Can you make the diagnosis?

A 26-year-old female patient presents to the Emergency Department with abdominal pain that has been present for 12 hours.  She has had vomiting but has no diarrhea.

The patient has no past history of medical problems, and has never had a surgery.

The patient states the pain started in the middle of her stomach, by her belly button, but now hurts worse on her right lower side.

The Emergency Department nurse checks the patient’s vital signs.  The patient’s temperature is 98.9, and blood pressure is 124/84.  Her pulse is 113.

The Emergency physician examines the patient, and orders laboratory tests.

A complete blood count shows that the white blood cell count (WBC) is elevated at 13,000 (normal 5000-10,000).   The urinalysis shows 5-10 WBC and no blood cells.   A pregnancy test is negative.

If the physician orders a CT scan of the patient’s abdomen, what will it show?

  1.  Ulcer
  2. Kidney stone
  3. Appendicitis
  4. Gallstones




If you guessed 3.  Appendicitis, you are right!

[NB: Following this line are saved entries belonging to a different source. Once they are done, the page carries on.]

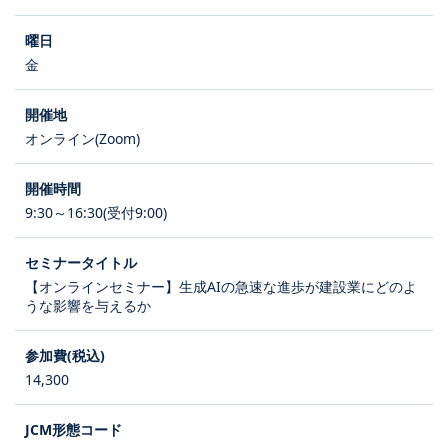
金
オンライン(Zoom)
9:30～16:30(受付9:00)
【オンラインセミナー】生成AIの急速な進歩が建設業にどのよ
うな影響を与えるか
14,300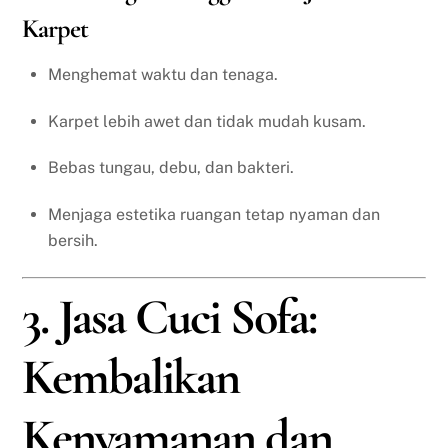
Karpet
Menghemat waktu dan tenaga.
Karpet lebih awet dan tidak mudah kusam.
Bebas tungau, debu, dan bakteri.
Menjaga estetika ruangan tetap nyaman dan
bersih.
3. Jasa Cuci Sofa:
Kembalikan
Kenyamanan dan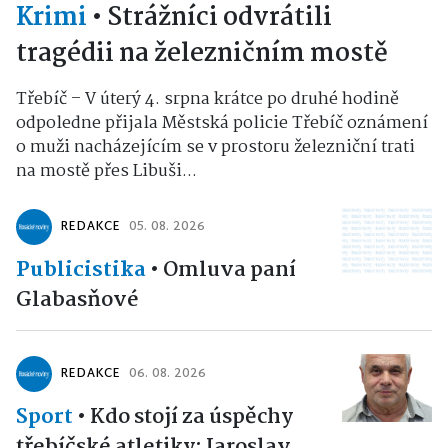
Krimi
•
Strážníci odvrátili
tragédii na železničním mostě
Třebíč – V úterý 4. srpna krátce po druhé hodině
odpoledne přijala Městská policie Třebíč oznámení
o muži nacházejícím se v prostoru železniční trati
na mostě přes Libuši...
REDAKCE
05. 08. 2026
Publicistika
•
Omluva paní
Glabasňové
REDAKCE
06. 08. 2026
Sport
•
Kdo stojí za úspěchy
třebíčské atletiky: Jaroslav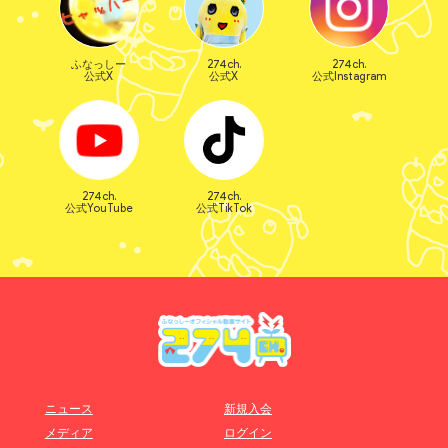
ふなっしー
274ch.
274ch.
公式X
公式X
公式Instagram
274ch.
274ch.
公式YouTube
公式TikTok
ニュース
新規入会
メディア
ログイン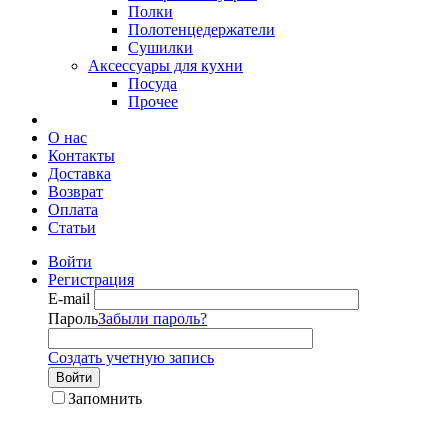
Полки
Полотенцедержатели
Сушилки
Аксессуары для кухни
Посуда
Прочее
О нас
Контакты
Доставка
Возврат
Оплата
Статьи
Войти
Регистрация
E-mail
Пароль
Забыли пароль?
Создать учетную запись
Войти
Запомнить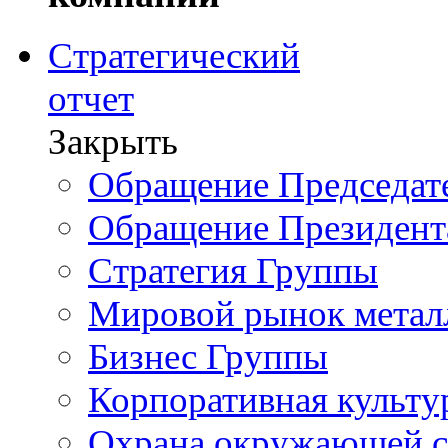
Стратегический
отчет
Закрыть
Обращение Председате
Обращение Президент
Стратегия Группы
Мировой рынок метал
Бизнес Группы
Корпоративная культу
Охрана окружающей 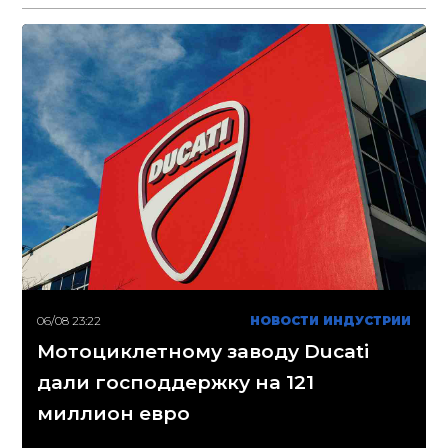
06/08 23:22
НОВОСТИ ИНДУСТРИИ
Мотоциклетному заводу Ducati
дали господдержку на 121
миллион евро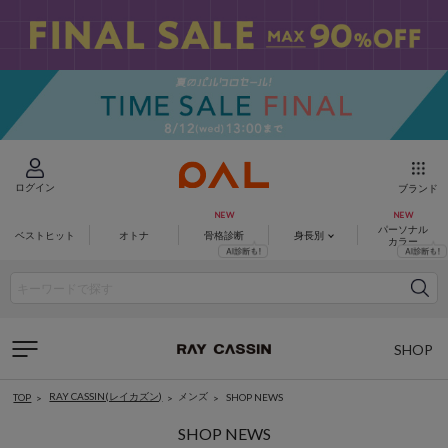
ログイン
ブランド
パーソナル
ベストヒット
オトナ
骨格診断
身長別
カラー
SHOP
LIST
RAY CASSIN(レイカズン)
メンズ
SHOP NEWS
TOP
SHOP NEWS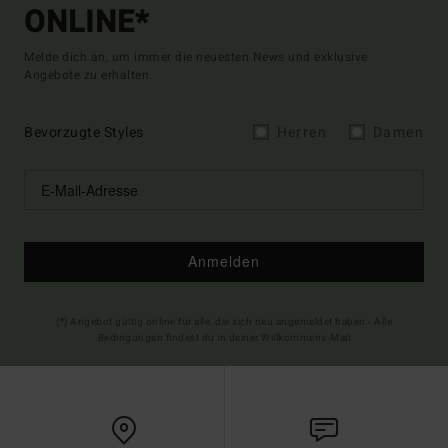
ONLINE*
Melde dich an, um immer die neuesten News und exklusive
Angebote zu erhalten.
Bevorzugte Styles
Herren
Damen
Anmelden
(*) Angebot gültig online für alle, die sich neu angemeldet haben - Alle
Bedingungen findest du in deiner Willkommens-Mail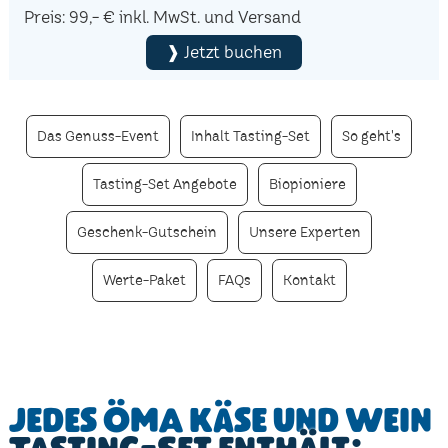
Preis: 99,- € inkl. MwSt. und Versand
❱ Jetzt buchen
Das Genuss-Event
Inhalt Tasting-Set
So geht's
Tasting-Set Angebote
Biopioniere
Geschenk-Gutschein
Unsere Experten
Werte-Paket
FAQs
Kontakt
Jedes ÖMA Käse und Wein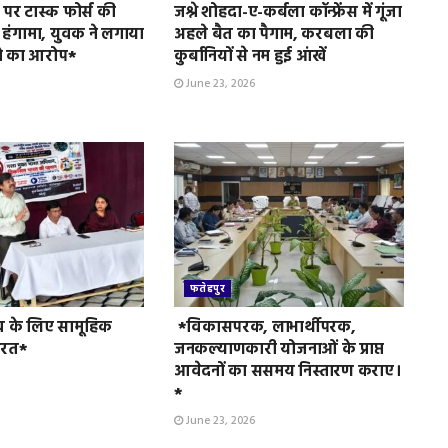
पर टास्क फोर्स की
जश्ने शोहदा-ए-कर्बला कॉन्फ्रेंस में गूंजा
 हंगामा, युवक ने लगाया
अहले बैत का पैगाम, करबला की
े का आरोप*
कुर्बानियों से नम हुई आंखें
June 23, 2026
फतेहपुर
व के लिए सामूहिक
*विकासपरक, लाभार्थीपरक,
ुरत*
जनकल्याणकारी योजनाओं के प्राप्त
आवेदनों का ससमय निस्तारण कराए।
*
June 23, 2026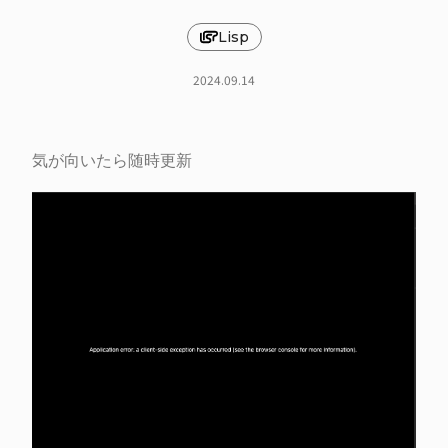
Lisp
2024.09.14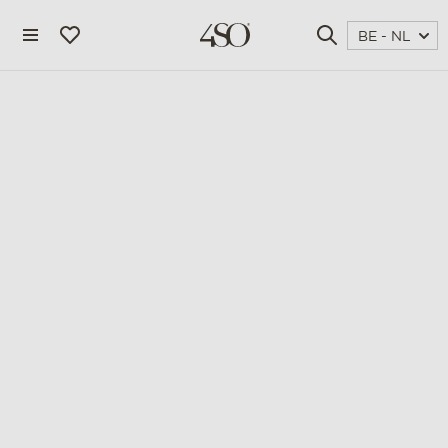
BE - NL
4 seasons outdoor
blog
magazine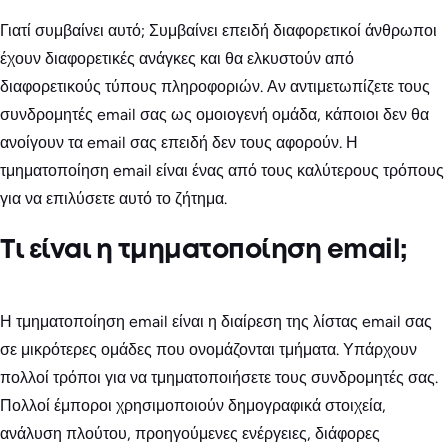
Γιατί συμβαίνει αυτό; Συμβαίνει επειδή διαφορετικοί άνθρωποι
έχουν διαφορετικές ανάγκες και θα ελκυστούν από
διαφορετικούς τύπους πληροφοριών. Αν αντιμετωπίζετε τους
συνδρομητές email σας ως ομοιογενή ομάδα, κάποιοι δεν θα
ανοίγουν τα email σας επειδή δεν τους αφορούν. Η
τμηματοποίηση email είναι ένας από τους καλύτερους τρόπους
για να επιλύσετε αυτό το ζήτημα.
Τι είναι η τμηματοποίηση email;
Η τμηματοποίηση email είναι η διαίρεση της λίστας email σας
σε μικρότερες ομάδες που ονομάζονται τμήματα. Υπάρχουν
πολλοί τρόποι για να τμηματοποιήσετε τους συνδρομητές σας.
Πολλοί έμποροι χρησιμοποιούν δημογραφικά στοιχεία,
ανάλυση πλούτου, προηγούμενες ενέργειες, διάφορες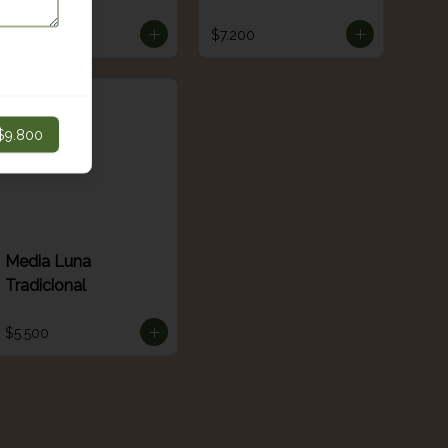
$12.200
$7.200
$9.800
Media Luna
Tradicional
$5.500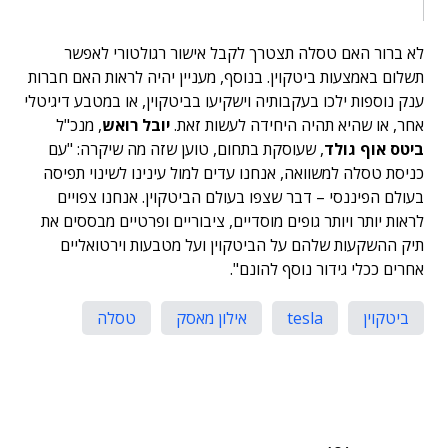
לא ברור האם טסלה תצטרך לקבל אישור רגולטורי לאפשר
תשלום באמצעות ביטקוין. בנוסף, מעניין יהיה לראות האם חברות
ענק נוספות ילכו בעקבותיה וישקיעו בביטקוין, או במטבע דיגיטלי
אחר, או שהיא תהיה היחידה לעשות זאת.
יובל רואש
, מנכ"ל
ביטס אוף גולד
, שעוסקת בתחום, טוען שזה מה שיקרה: "עם
כניסת טסלה למשוואה, אנחנו עדים למול עינינו לשינוי תפיסה
בעולם הפיננסי – דבר שצפו בעולם הביטקוין. אנחנו צפויים
לראות יותר ויותר גופים מוסדיים, ציבוריים ופרטיים מבססים את
תיק ההשקעות שלהם על הביטקוין ועל מטבעות וירטואליים
אחרים ככלי גידור נוסף להונם".
ביטקוין
tesla
אילון מאסק
טסלה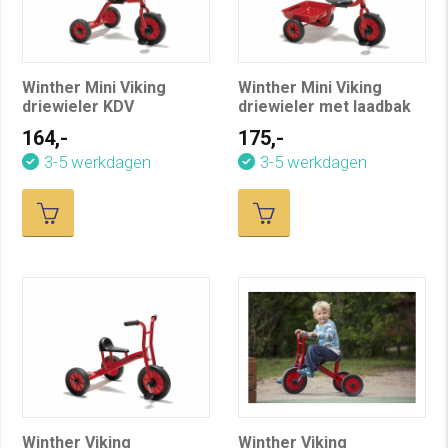
Winther Mini Viking
Winther Mini Viking
driewieler KDV
driewieler met laadbak
164,-
175,-
3-5 werkdagen
3-5 werkdagen
Winther Viking
Winther Viking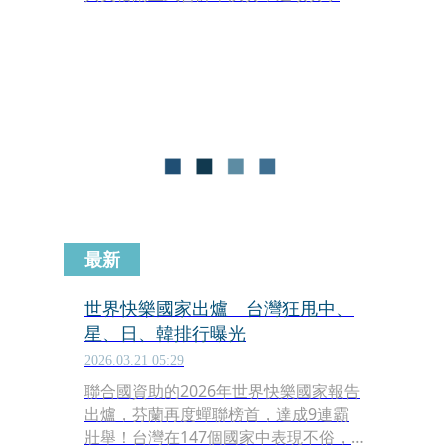
錄不僅創下世界盃史上首次由「世界排
名榜首4強」全員晉級的壯舉，更被視
為國際足總（FIFA）精心操盤的賽制勝
利。
最新
世界快樂國家出爐 台灣狂甩中、
星、日、韓排行曝光
2026.03.21 05:29
聯合國資助的2026年世界快樂國家報告
出爐，芬蘭再度蟬聯榜首，達成9連霸
壯舉！台灣在147個國家中表現不俗，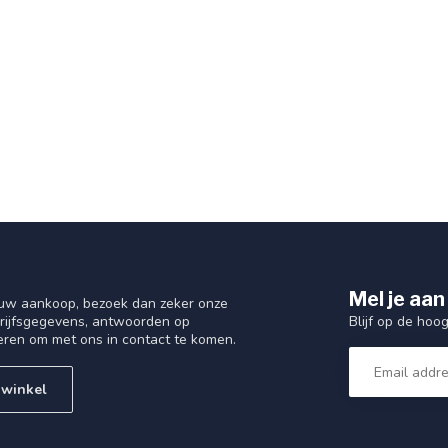
Mel je aan
 uw aankoop, bezoek dan zeker onze
Blijf op de hoo
drijfsgegevens, antwoorden op
eren om met ons in contact te komen.
 winkel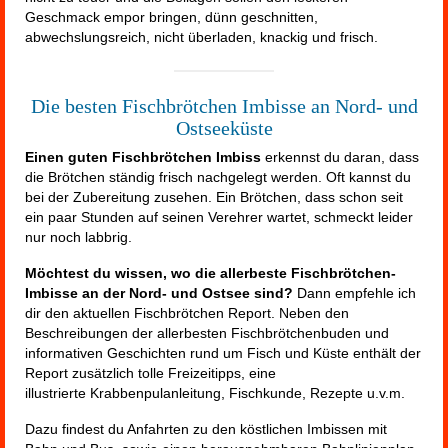
Geschmack empor bringen, dünn geschnitten,
abwechslungsreich, nicht überladen, knackig und frisch.
Die besten Fischbrötchen Imbisse an Nord- und
Ostseeküste
Einen guten Fischbrötchen Imbiss
erkennst du daran, dass
die Brötchen ständig frisch nachgelegt werden. Oft kannst du
bei der Zubereitung zusehen. Ein Brötchen, dass schon seit
ein paar Stunden auf seinen Verehrer wartet, schmeckt leider
nur noch labbrig.
Möchtest du wissen, wo die allerbeste Fischbrötchen-
Imbisse an der Nord- und Ostsee sind?
Dann empfehle ich
dir den aktuellen Fischbrötchen Report. Neben den
Beschreibungen der allerbesten Fischbrötchenbuden und
informativen Geschichten rund um Fisch und Küste enthält der
Report zusätzlich tolle Freizeitipps, eine
illustrierte Krabbenpulanleitung, Fischkunde, Rezepte u.v.m.
Dazu findest du Anfahrten zu den köstlichen Imbissen mit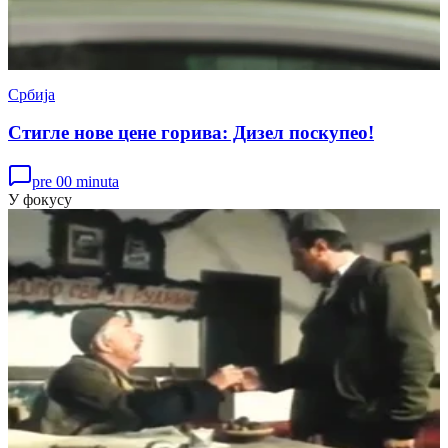
Србија
Стигле нове цене горива: Дизел поскупео!
pre 00 minuta
У фокусу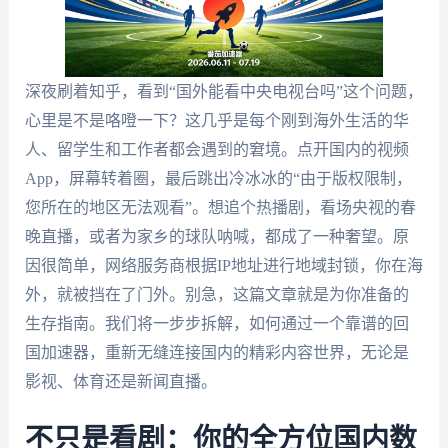
深夜刷着知乎，看到“国外能看中央电视台吗”这个问题，
心里是不是咯噔一下？这几乎是每个刚到海外生活的华
人、留学生和工作者都会遇到的窘境。点开国内的视频
App，屏幕转着圈，最后跳出冷冰冰的“由于版权限制，
您所在的地区无法观看”。想追个热播剧，看场央视的春
晚直播，或者为家乡的球队呐喊，都成了一种奢望。原
因很简单，网络服务商根据IP地址进行地域封锁，你在海
外，就被挡在了门外。别急，这篇文章就是为你准备的
生存指南。我们将一步步拆解，如何通过一个靠谱的回
国加速器，重新无缝连接国内的精彩内容世界，无论是
影视、体育还是新闻直播。
不只是看剧：你的全方位国内数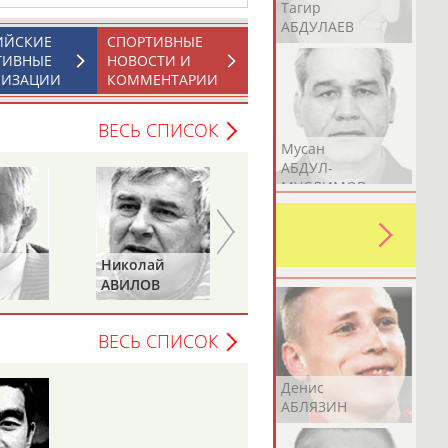
Герман
Рамазан
Тагир
АБДУЛАЕВ
АБДУЛАЕВ
АБДУЛАЕВ
ИЙСКИЕ
СПОРТИВНЫЕ
ТИВНЫЕ
НОВОСТИ И
НИЗАЦИИ
КОММЕНТАРИИ
ВЕСЬ СПИСОК
Аслан
Эмиль
Мусан
АБДУЛЛИН
АБДУЛЛИН
АБДУЛ-
МУСЛИМОВ
ь какую-либо ошибку в уже
 своей страны!
Николай
Анатолий
АВИЛОВ
БЫКОВ
ВЕСЬ СПИСОК
Эдуард
Уулу Азамат
Денис
АБЗАЛИМОВ
АБИБИЛЛА
АБЛЯЗИН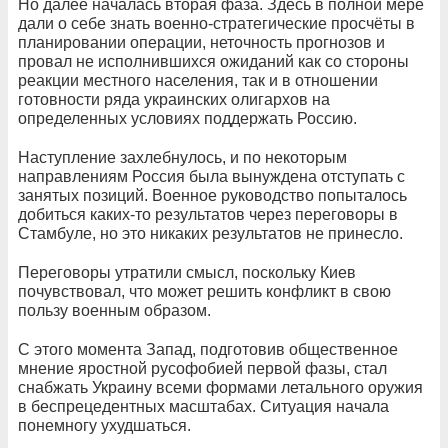
Но далее началась вторая фаза. Здесь в полной мере
дали о себе знать военно-стратегические просчёты в
планировании операции, неточность прогнозов и
провал не исполнившихся ожиданий как со стороны
реакции местного населения, так и в отношении
готовности ряда украинских олигархов на
определенных условиях поддержать Россию.
Наступление захлебнулось, и по некоторым
направлениям Россия была вынуждена отступать с
занятых позиций. Военное руководство попыталось
добиться каких-то результатов через переговоры в
Стамбуле, но это никаких результатов не принесло.
Переговоры утратили смысл, поскольку Киев
почувствовал, что может решить конфликт в свою
пользу военным образом.
С этого момента Запад, подготовив общественное
мнение яростной русофобией первой фазы, стал
снабжать Украину всеми формами летального оружия
в беспрецедентных масштабах. Ситуация начала
понемногу ухудшаться.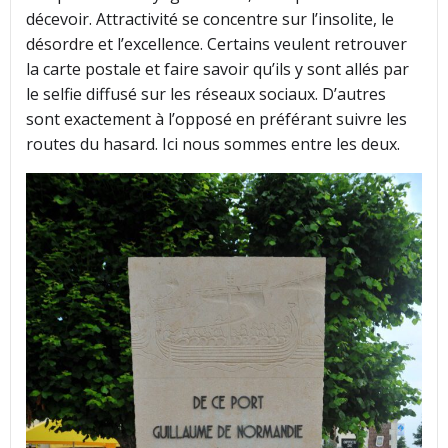
décevoir. Attractivité se concentre sur l’insolite, le
désordre et l’excellence. Certains veulent retrouver
la carte postale et faire savoir qu’ils y sont allés par
le selfie diffusé sur les réseaux sociaux. D’autres
sont exactement à l’opposé en préférant suivre les
routes du hasard. Ici nous sommes entre les deux.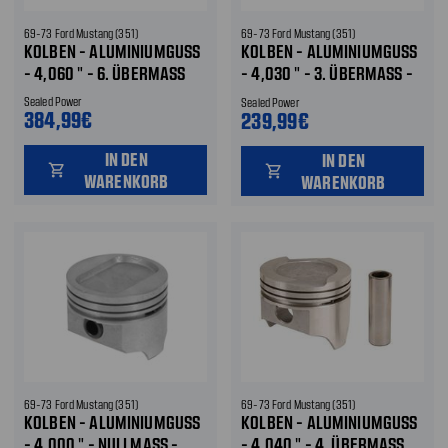
69-73 Ford Mustang (351)
69-73 Ford Mustang (351)
KOLBEN - ALUMINIUMGUSS
KOLBEN - ALUMINIUMGUSS
- 4,060 " - 6. ÜBERMASS
- 4,030 " - 3. ÜBERMASS - H
ÖHER KOMPRIMIERT
Sealed Power
Sealed Power
384,99€
239,99€
IN DEN
IN DEN
shopping_cart
shopping_cart
WARENKORB
WARENKORB
69-73 Ford Mustang (351)
69-73 Ford Mustang (351)
KOLBEN - ALUMINIUMGUSS
KOLBEN - ALUMINIUMGUSS
- 4,000 " - NULLMASS - H
- 4,040 " - 4. ÜBERMASS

Appendicitis pain usually starts around the belly button (umbilicus), and then moves to the right lower quadrant of the abdomen.  It is usually, though not always, associated with vomiting.  Some patients will have a low-grade fever.

An ulcer usually causes pain in the upper abdomen, and can cause blood in the vomit or stool.  Kidney stones would usually show blood cells on the urine testing, and typically cause pain more in the flank/back area, though that can vary.   Gallstone pain would be in the right upper quadrant of the abdomen below the ribs.